Chávez employs a modal language consciously borrowed from the Ancient Greek musical system, in particular the Greek Dorian and Hypodorian, including the Dorian chromatic genus. The obsessive use throughout the symphony of the two consecutive semitones of this genus creates a ritual atmosphere (Orbón 1987b, 82). The rhythms sometimes employ 5/8 time, taken from the ancient Greek paeonic (or cretic) meter (García Morillo 1960, 76).
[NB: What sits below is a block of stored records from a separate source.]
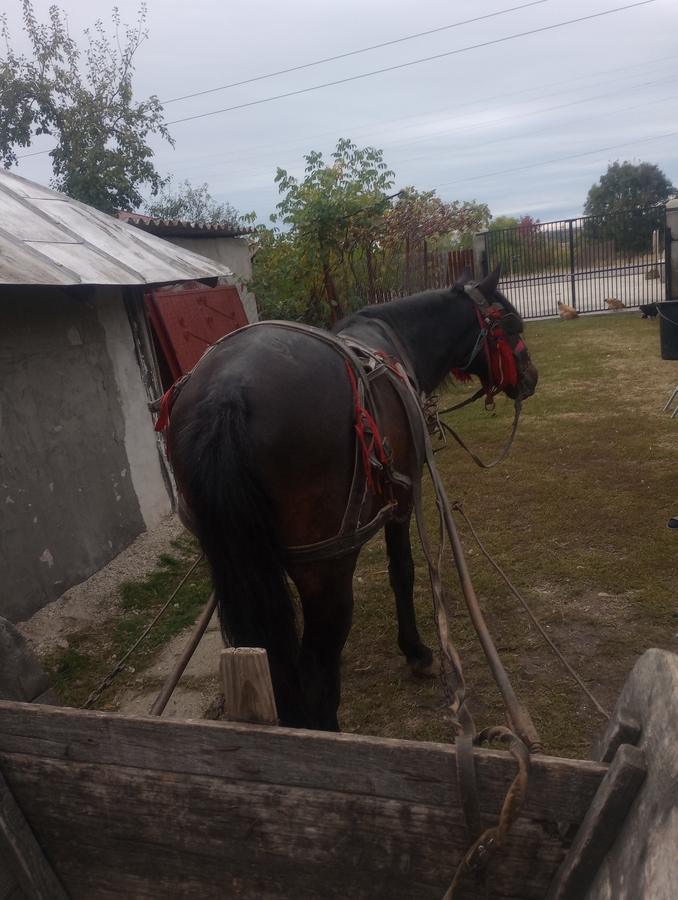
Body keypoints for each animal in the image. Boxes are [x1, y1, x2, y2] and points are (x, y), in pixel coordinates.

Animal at [164, 266, 538, 731]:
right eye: (512, 326)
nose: (531, 378)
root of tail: (227, 392)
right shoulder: (401, 503)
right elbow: (402, 572)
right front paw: (417, 653)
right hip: (328, 570)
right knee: (316, 678)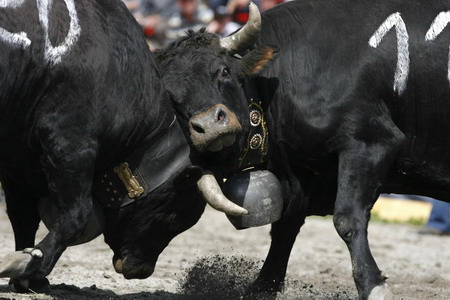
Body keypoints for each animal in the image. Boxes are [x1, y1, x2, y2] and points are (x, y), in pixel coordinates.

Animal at [0, 0, 243, 292]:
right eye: (175, 216)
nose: (139, 270)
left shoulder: (17, 161)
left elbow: (23, 217)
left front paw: (29, 275)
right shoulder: (69, 143)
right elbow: (76, 216)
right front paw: (29, 263)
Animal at [154, 0, 450, 300]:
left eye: (224, 71)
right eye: (171, 97)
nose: (209, 124)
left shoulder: (370, 142)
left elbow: (347, 219)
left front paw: (373, 286)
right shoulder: (302, 172)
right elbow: (285, 227)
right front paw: (261, 287)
The harmonic idiom employed by Chávez in this symphony systematically avoids conventional triads, replacing them with quartal harmonies generated by superimposing fourths (Orbón 1987b, 83).

Although there are no programmatic references, the music's bleak and austere character reflects the drama for which it was originally created. The sparse orchestration contributes to the remote strangeness of the music through unusual unison and octave doublings, such as piccolo, clarinet, and trumpet; piccolo and Heckelphone; and oboe, clarinet, and Heckelphone (Parker 1983, 69–70).